→ **Exercise prompt**: Retype the data exactly, skipping any picture in it.

→ **Source material**:
-----
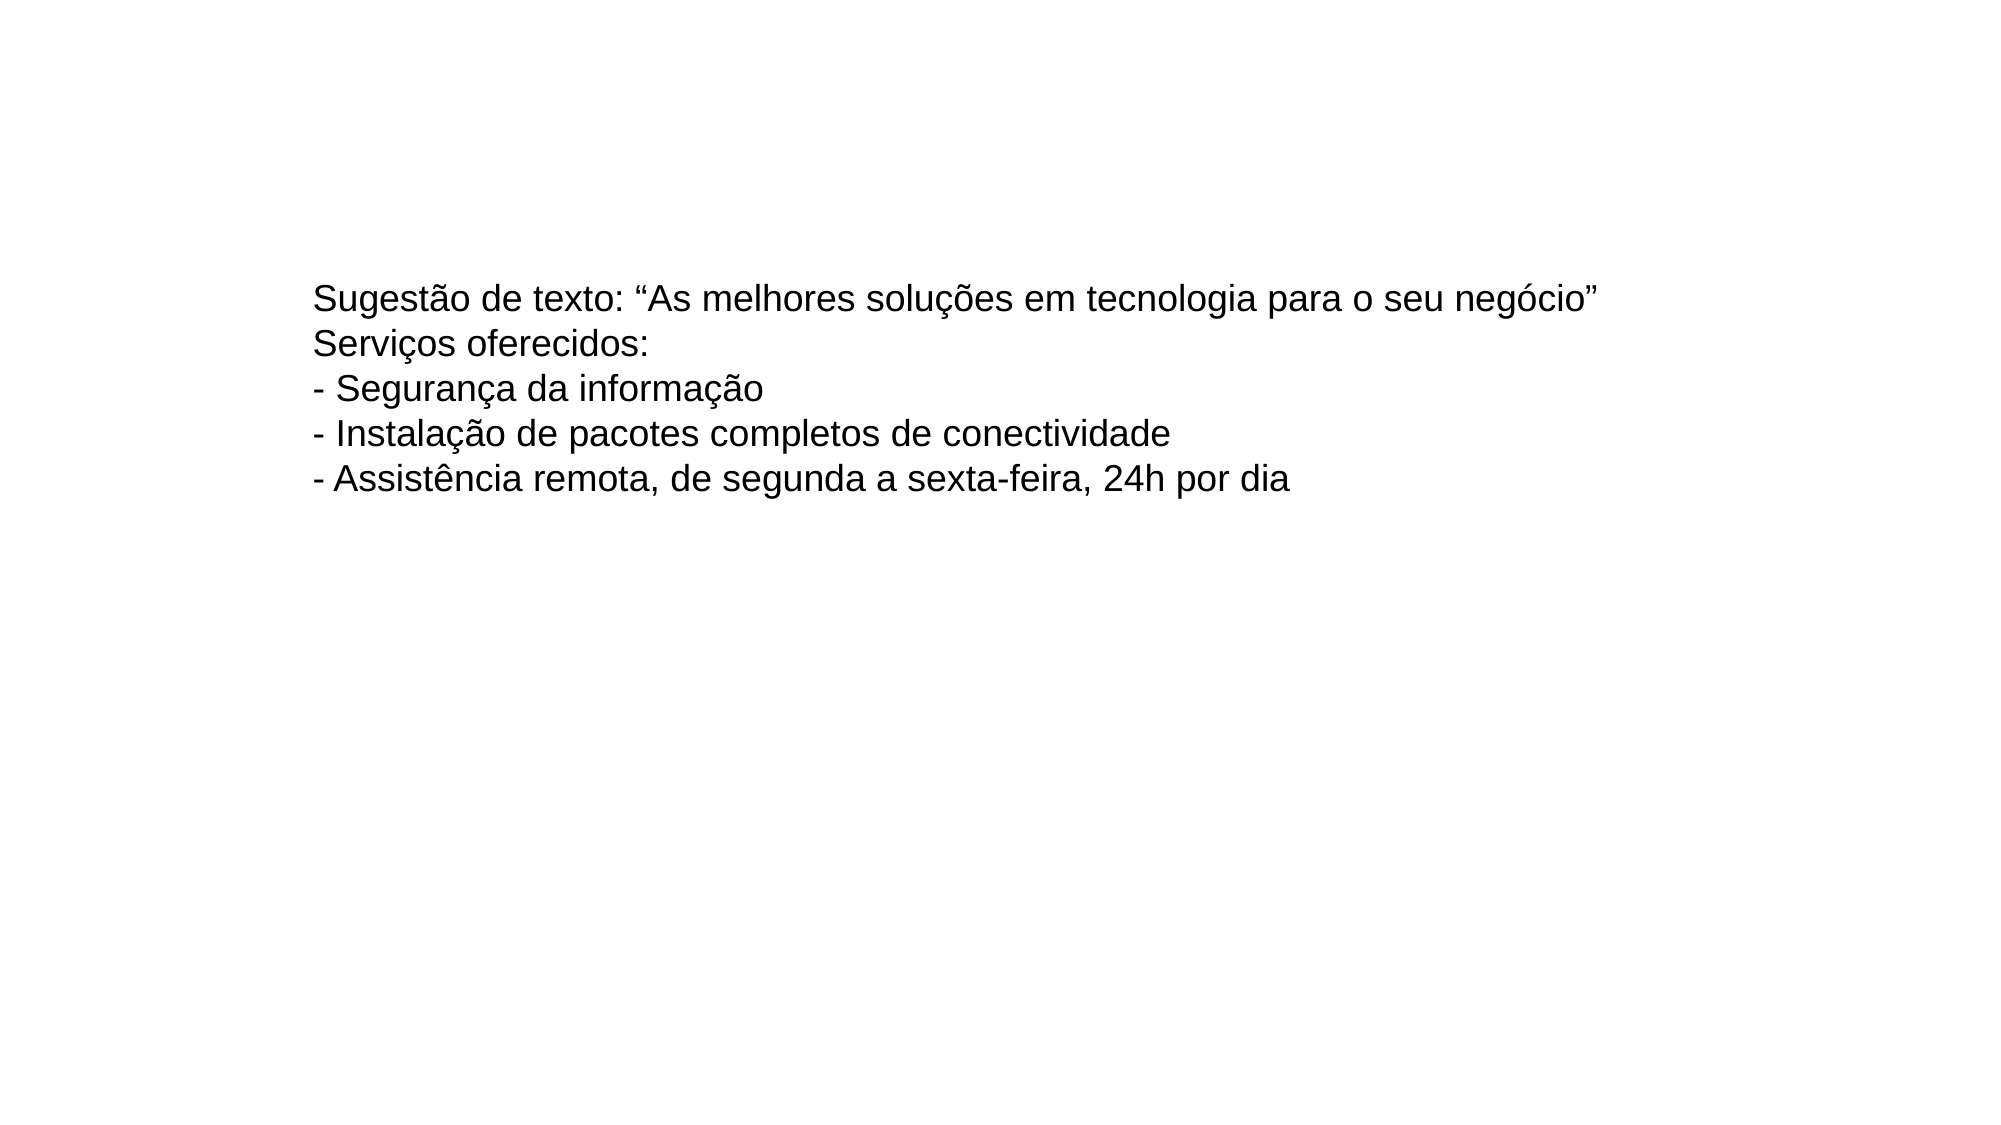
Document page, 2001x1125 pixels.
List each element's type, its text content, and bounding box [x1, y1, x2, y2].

text_box Sugestão de texto: “As melhores soluções em tecnologia para o seu negócio” Serviços oferecidos: - Segurança da informação - Instalação de pacotes completos de conectividade - Assistência remota, de segunda a sexta-feira, 24h por dia [297, 266, 1682, 507]
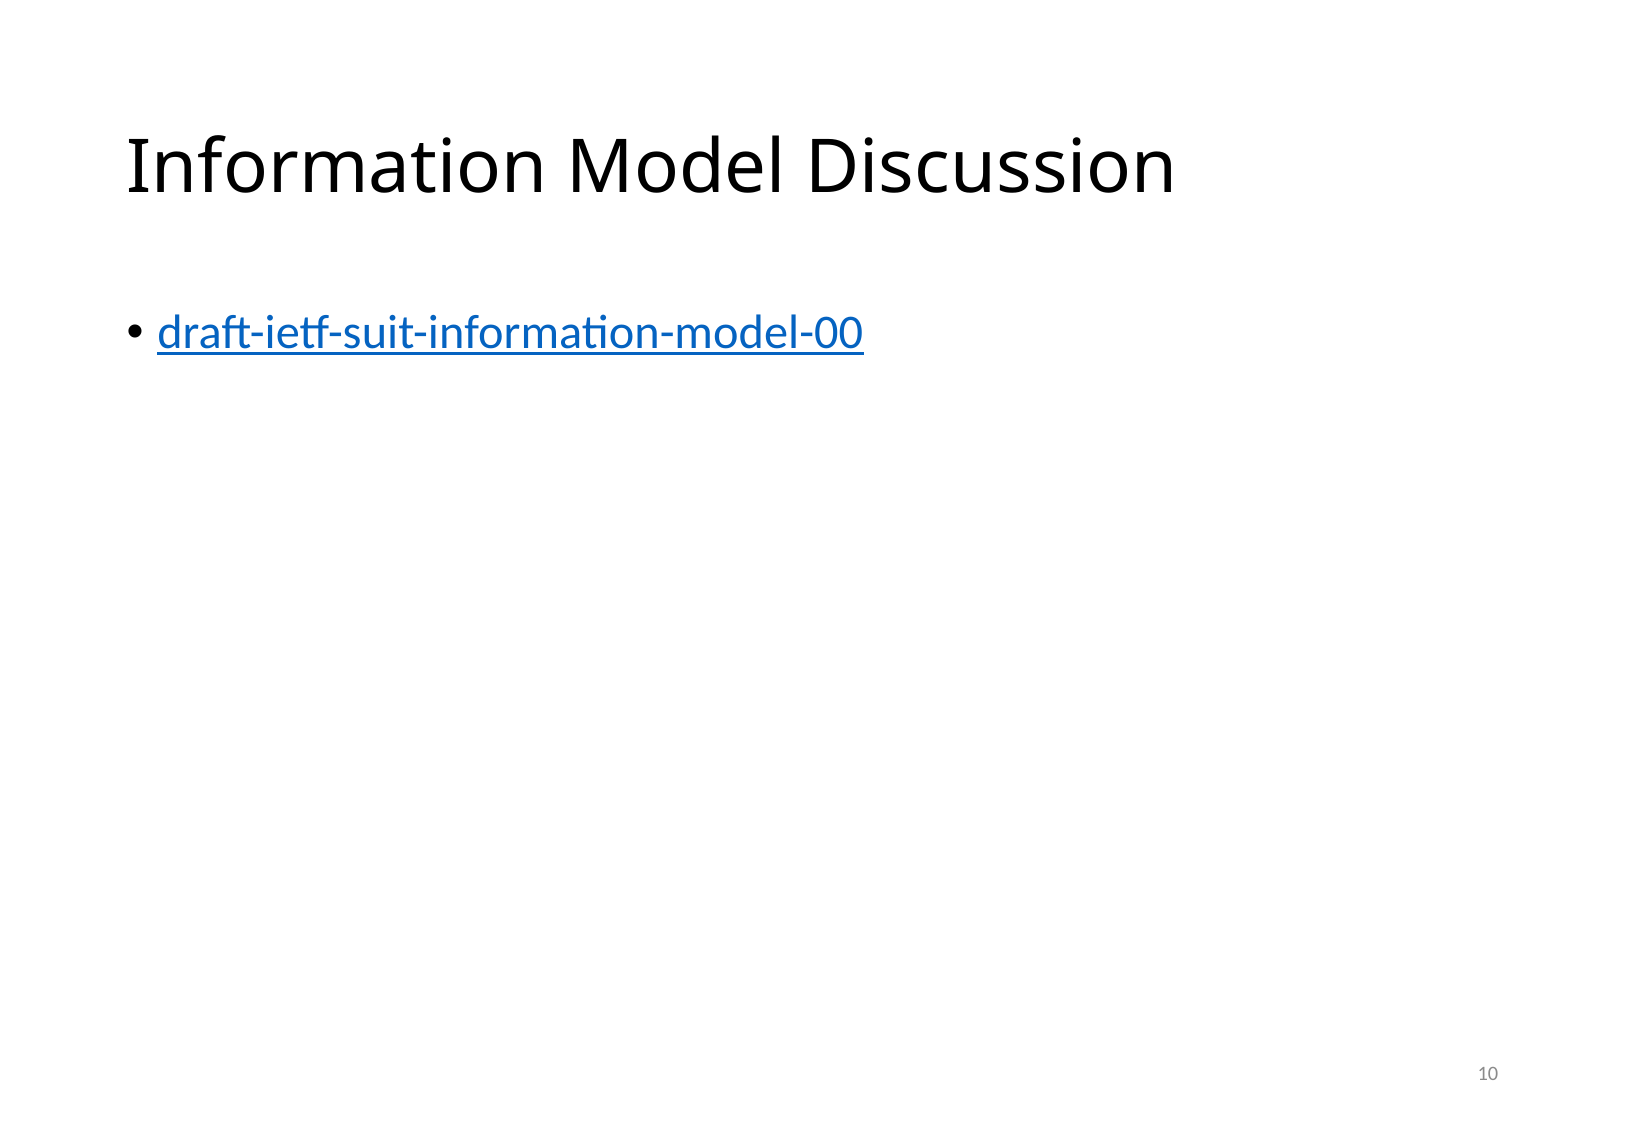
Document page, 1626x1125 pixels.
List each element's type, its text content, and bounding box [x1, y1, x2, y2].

list draft-ietf-suit-information-model-00 [111, 299, 1514, 1014]
slide_number 10 [1147, 1042, 1514, 1103]
title Information Model Discussion [111, 59, 1514, 278]
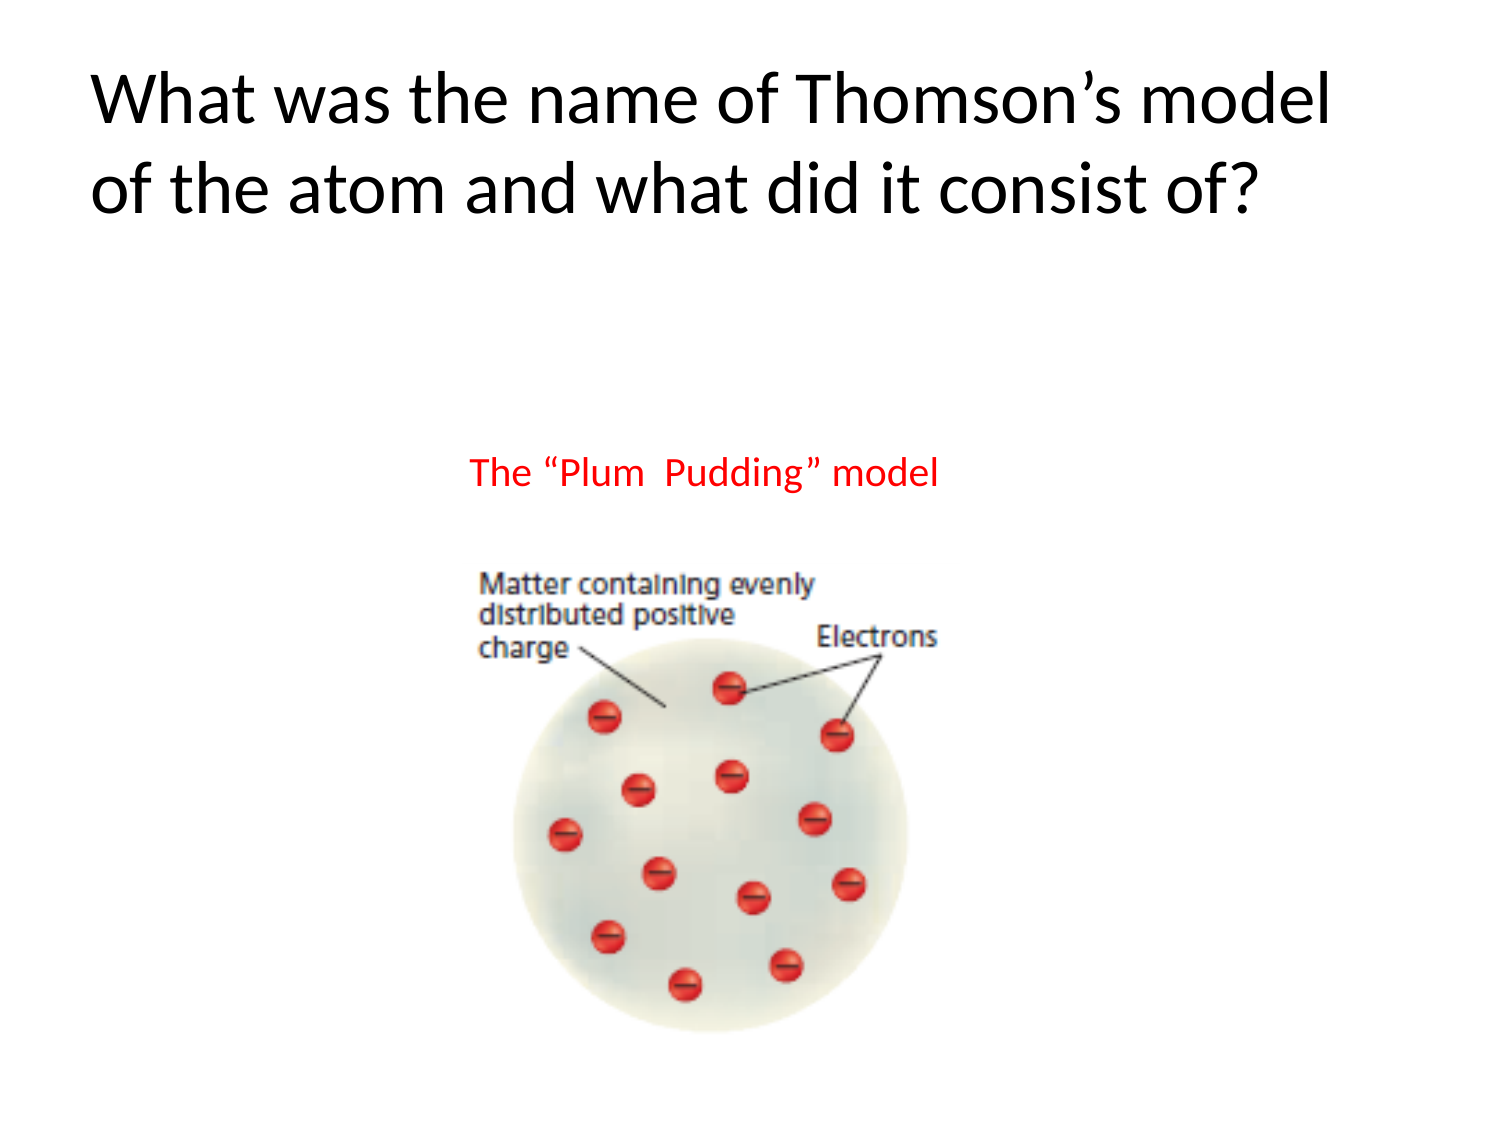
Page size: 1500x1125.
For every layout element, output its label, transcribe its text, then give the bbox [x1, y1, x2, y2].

text_box The “Plum Pudding” model [454, 437, 968, 503]
picture [462, 562, 960, 1051]
title What was the name of Thomson’s model of the atom and what did it consist of? [75, 45, 1425, 233]
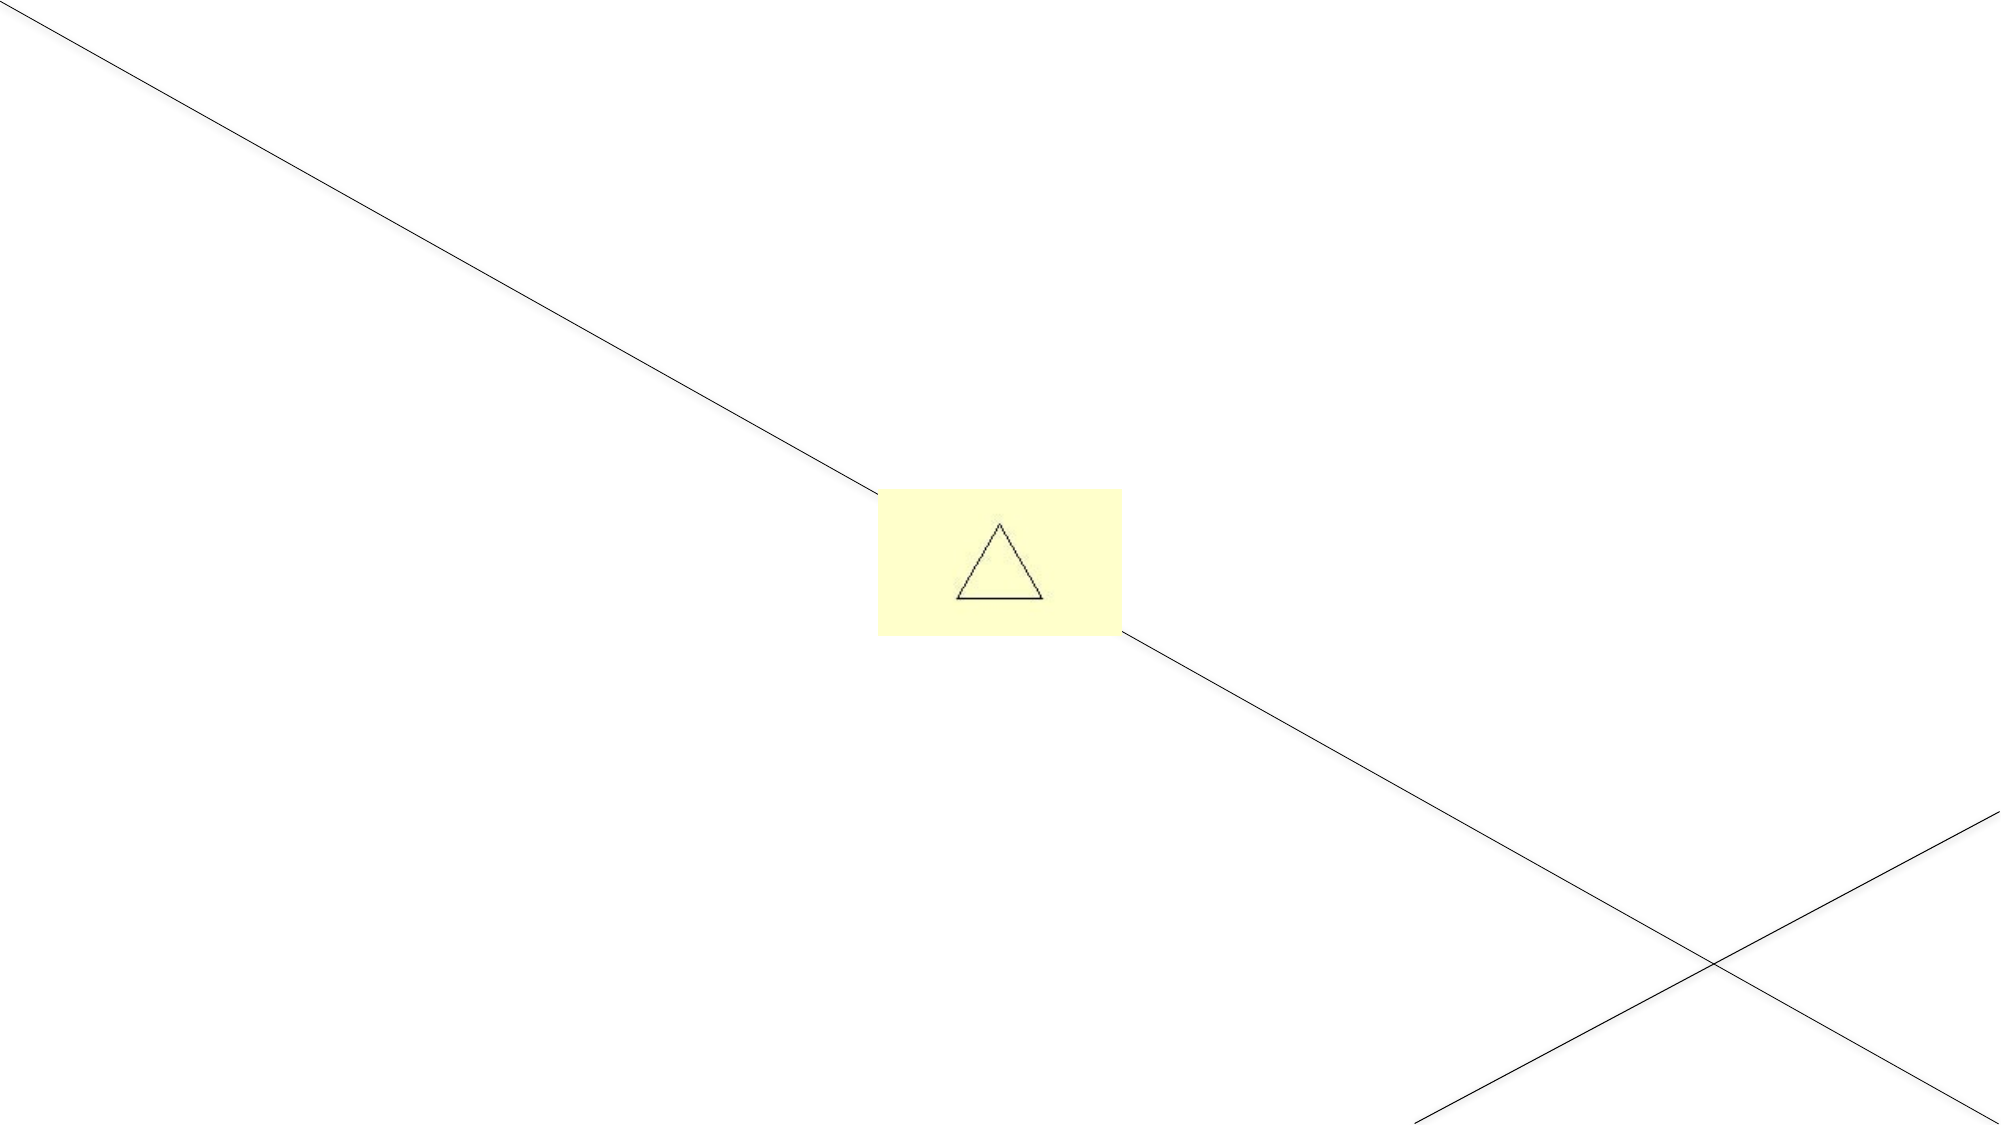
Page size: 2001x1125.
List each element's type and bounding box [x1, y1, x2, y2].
-----
→ **Answer space**:
Document page, 2001x1125 pixels.
List each element's type, its text content, and bounding box [x1, y1, x2, y2].

text_box Sugestão de texto: “As melhores soluções em tecnologia para o seu negócio” Serviços oferecidos: - Segurança da informação - Instalação de pacotes completos de conectividade - Assistência remota, de segunda a sexta-feira, 24h por dia [297, 266, 1682, 507]
Document page, 1626x1125 pixels.
List each element's type, its text content, and bounding box [x1, y1, x2, y2].

list draft-ietf-suit-information-model-00 [111, 299, 1514, 1014]
slide_number 10 [1147, 1042, 1514, 1103]
title Information Model Discussion [111, 59, 1514, 278]
Page size: 1500x1125.
For every layout element, output its label, transcribe its text, then give the bbox [x1, y1, x2, y2].

text_box The “Plum Pudding” model [454, 437, 968, 503]
picture [462, 562, 960, 1051]
title What was the name of Thomson’s model of the atom and what did it consist of? [75, 45, 1425, 233]
Page size: 2001x1125.
List each element's type and bounding box [x1, y1, x2, y2].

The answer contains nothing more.